Task goal: Only the lines with the string "equipment" are needed; return each of them from the entries below.

Available records:
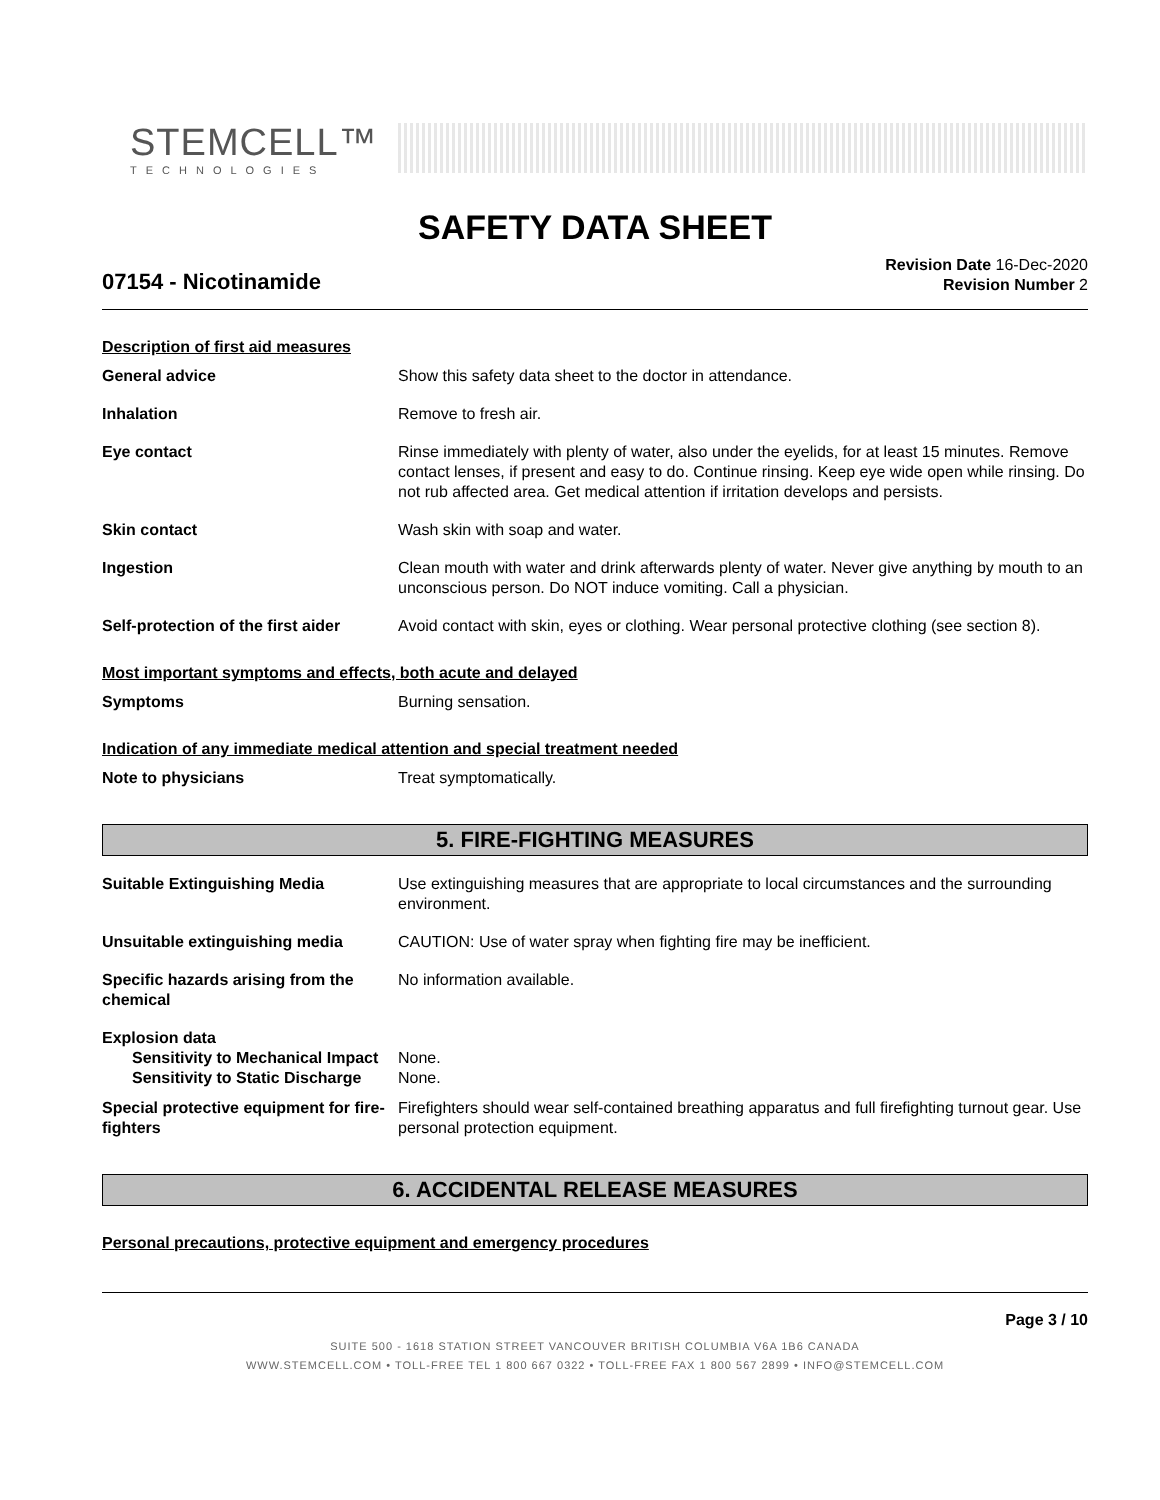STEMCELL™
TECHNOLOGIES
SAFETY DATA SHEET
07154 - Nicotinamide
Revision Date 16-Dec-2020
Revision Number 2
Description of first aid measures
General advice Show this safety data sheet to the doctor in attendance.
Inhalation Remove to fresh air.
Eye contact Rinse immediately with plenty of water, also under the eyelids, for at least 15 minutes. Remove contact lenses, if present and easy to do. Continue rinsing. Keep eye wide open while rinsing. Do not rub affected area. Get medical attention if irritation develops and persists.
Skin contact Wash skin with soap and water.
Ingestion Clean mouth with water and drink afterwards plenty of water. Never give anything by mouth to an unconscious person. Do NOT induce vomiting. Call a physician.
Self-protection of the first aider
Avoid contact with skin, eyes or clothing. Wear personal protective clothing (see section 8).
Most important symptoms and effects, both acute and delayed
Symptoms Burning sensation.
Indication of any immediate medical attention and special treatment needed
Note to physicians Treat symptomatically.
5. FIRE-FIGHTING MEASURES
Suitable Extinguishing Media Use extinguishing measures that are appropriate to local circumstances and the surrounding environment.
Unsuitable extinguishing media CAUTION: Use of water spray when fighting fire may be inefficient.
Specific hazards arising from the chemical
No information available.
Explosion data
Sensitivity to Mechanical Impact None.
Sensitivity to Static Discharge None.
Special protective equipment for fire-fighters
Firefighters should wear self-contained breathing apparatus and full firefighting turnout gear. Use personal protection equipment.
6. ACCIDENTAL RELEASE MEASURES
Personal precautions, protective equipment and emergency procedures
Page 3 / 10
SUITE 500 - 1618 STATION STREET VANCOUVER BRITISH COLUMBIA V6A 1B6 CANADA
WWW.STEMCELL.COM • TOLL-FREE TEL 1 800 667 0322 • TOLL-FREE FAX 1 800 567 2899 • INFO@STEMCELL.COM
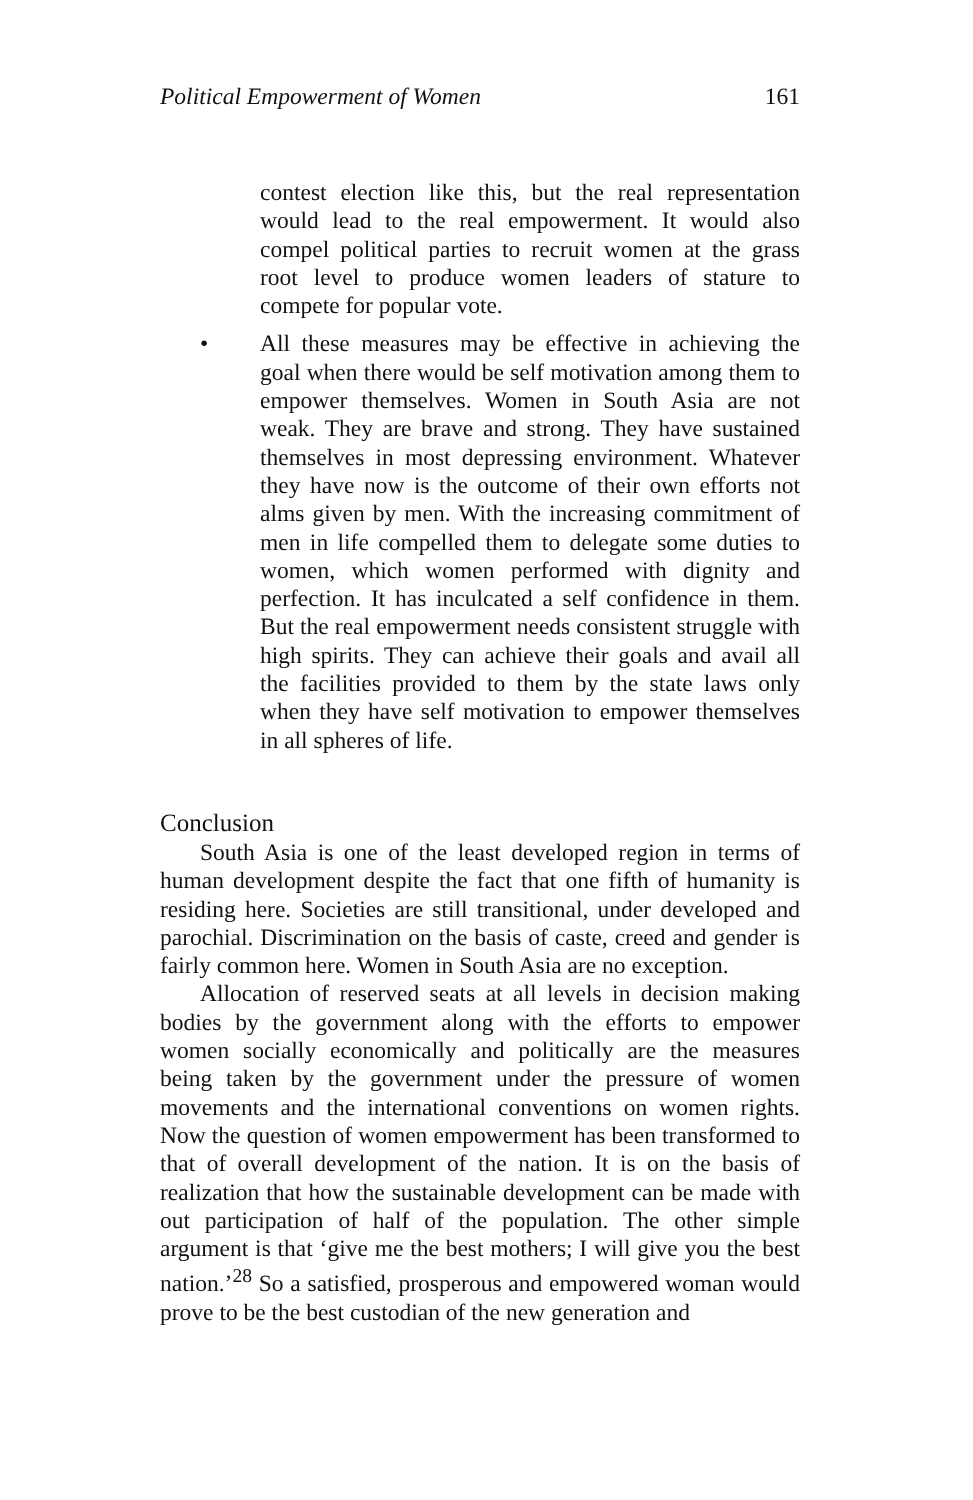Political Empowerment of Women 161
contest election like this, but the real representation would lead to the real empowerment. It would also compel political parties to recruit women at the grass root level to produce women leaders of stature to compete for popular vote.
• All these measures may be effective in achieving the goal when there would be self motivation among them to empower themselves. Women in South Asia are not weak. They are brave and strong. They have sustained themselves in most depressing environment. Whatever they have now is the outcome of their own efforts not alms given by men. With the increasing commitment of men in life compelled them to delegate some duties to women, which women performed with dignity and perfection. It has inculcated a self confidence in them. But the real empowerment needs consistent struggle with high spirits. They can achieve their goals and avail all the facilities provided to them by the state laws only when they have self motivation to empower themselves in all spheres of life.
Conclusion
South Asia is one of the least developed region in terms of human development despite the fact that one fifth of humanity is residing here. Societies are still transitional, under developed and parochial. Discrimination on the basis of caste, creed and gender is fairly common here. Women in South Asia are no exception.
Allocation of reserved seats at all levels in decision making bodies by the government along with the efforts to empower women socially economically and politically are the measures being taken by the government under the pressure of women movements and the international conventions on women rights. Now the question of women empowerment has been transformed to that of overall development of the nation. It is on the basis of realization that how the sustainable development can be made with out participation of half of the population. The other simple argument is that ‘give me the best mothers; I will give you the best nation.’<sup>28</sup> So a satisfied, prosperous and empowered woman would prove to be the best custodian of the new generation and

Completed exercise:
Special protective equipment for fire-fighters
Firefighters should wear self-contained breathing apparatus and full firefighting turnout gear. Use personal protection equipment.
Personal precautions, protective equipment and emergency procedures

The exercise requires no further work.